Frutticoltura e cambiamenti climatici: quelle coltivazioni a mille metri
Mentre c’è ancora chi si diverte a dire che l‘aumento delle temperature, oltre a non essere causato dall’uomo, potrebbe essere persino un fenomeno positivo, le conseguenze iniziano a farsi sempre più palesi e concrete. È infatti impossibile non notare il rapporto evidente tra i mutamenti nella frutticoltura e cambiamenti climatici: le temperature si alzano, e per forza adattiva devono venire ripensate le distribuzioni delle colture sul territorio. E questo non riguarda ovviamente solo le coltivazioni di frutta. A farne le spese, nel settore dell’agricoltura e dell’allevamento, sono anche l’invecchiamento dei vini, la stagionatura dei salumi e l’affinamento dei formaggi.
Patrimonio agricolo tipico Made in Italy a rischio estinzione
Frutticoltura e cambiamenti climatici: solo trent’anni fa nessuno avrebbe previsto che nel 2017 si sarebbe arrivati a mutamenti così drastici. Non a caso, del resto, la Coldiretti ha dichiarato senza mezzi termini che il patrimonio agricolo tipico Made in Italy è a rischio estinzione. Parliamo di determinati vini pregiati, di ortaggi caratteristici del nostro territorio, di salumi per i quali il nostro Paese è famoso in tutto il mondo… Ma ovviamente questo non è un problema unicamente italiano. Basti pensare che nell’area dello champagne, in Francia, la preoccupazione è tale da aver spinto alcuni studiosi ad avanzare l’ipotesi di trasferire le preziose coltivazioni nel più mite territorio inglese. Cosa fare, d’altronde, di fronte ad rialzo delle temperature di 1,2 gradi negli ultimi tre decenni? Ma a spaventare gli scienziati e i produttori non sono solo le temperature, ma anche gli eventi meteo violenti e mutevoli, sia grandi che piccoli, come le tante e forti grandinate che molte volte hanno messo in ginocchio l’agricoltura del nostro Paese negli ultimi anni (si è calcolato che, per colpa dei cambiamenti climatici, il settore agricolo italiano ha già perso 14 miliardi di euro in dieci anni).

━━━━━━

(Richiesta scritta 1):
Riproduci fedelmente il passo dell'articolo su frutticoltura e cambiamenti climatici che inizia con le parole "Frutticoltura e cambiamenti climatici: quelle" e si chiude dopo "l’affinamento dei formaggi.".
(Richiesta scritta 2):
Riprendi l'articolo su frutticoltura e cambiamenti climatici e proseguilo a partire dall'ultima frase riportata.

(Voci del dataset):
━━━━━━

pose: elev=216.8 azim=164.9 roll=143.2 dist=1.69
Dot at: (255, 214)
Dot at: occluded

━━━━━━

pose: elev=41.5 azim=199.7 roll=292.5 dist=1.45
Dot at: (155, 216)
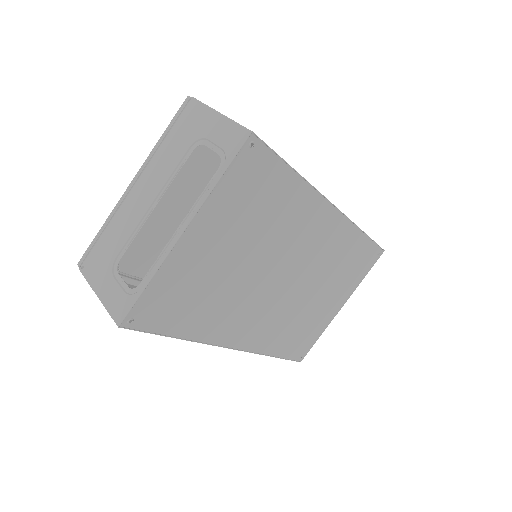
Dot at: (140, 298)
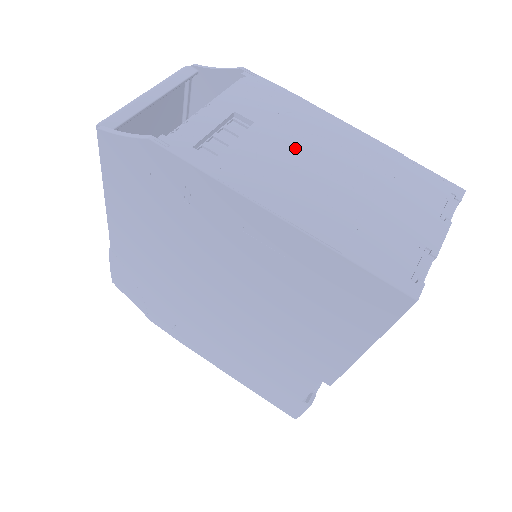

━━━━━━

(Risultato del compito 1):
Frutticoltura e cambiamenti climatici: quelle coltivazioni a mille metri
Mentre c’è ancora chi si diverte a dire che l‘aumento delle temperature, oltre a non essere causato dall’uomo, potrebbe essere persino un fenomeno positivo, le conseguenze iniziano a farsi sempre più palesi e concrete. È infatti impossibile non notare il rapporto evidente tra i mutamenti nella frutticoltura e cambiamenti climatici: le temperature si alzano, e per forza adattiva devono venire ripensate le distribuzioni delle colture sul territorio. E questo non riguarda ovviamente solo le coltivazioni di frutta. A farne le spese, nel settore dell’agricoltura e dell’allevamento, sono anche l’invecchiamento dei vini, la stagionatura dei salumi e l’affinamento dei formaggi.

(Risultato del compito 2):
Frutticoltura e cambiamenti climatici
Il risultato più palese del legame tra frutticoltura e cambiamenti climatici è forse rappresentato dal progressivo spostamento verso nord di colture tipicamente meridionali: in Sicilia sono iniziate a spuntare coltivazioni di avocado e di banane, mentre lungo l’arco Alpino stanno dando risultati incredibili le coltivazioni di ulivi. Sono questi gli scherzi che ci riserva il rapporto tra frutticoltura e cambiamenti climatici, ma c’è ben poco da ridere: insieme agli scambi di colture si stanno muovendo anche i parassiti, non ultima la cimice asiatica, ultima pericolosa minaccia per l’agricoltura nazionale, la quale ha avuto dalla sua parte il caldo autunno del 2016 per diffondersi agevolmente.
Un Trentino sprofondato di 200 metri
Gli effetti del rapporto tra frutticoltura e cambiamenti climatici, come detto, si vedono soprattutto ai due estremi della penisola: se in Sicilia si iniziano a vedere colture tipicamente africane, in Trentino l’agricoltura di montagna sta cercando di sfuggire anno dopo anno all’aumento delle temperature, facendo l’unica cosa possibile, ovvero spostando le coltivazioni ad altitudini maggiori. Come ha spiegato Federico Bigaran del Servizio Agricoltura della Provincia Autonoma di Trento a Il Dolomiti,
«sostanzialmente i cambiamenti climatici hanno portato un innalzamento delle temperature in Trentino e una diversità del cambiamento del clima nelle stagioni. E’ come se fossimo sprofondati di 200 metri e quindi le coltivazioni si sono alzate e la parte di fondovalle ha subito sempre una maggiore precocità nelle coltivazioni».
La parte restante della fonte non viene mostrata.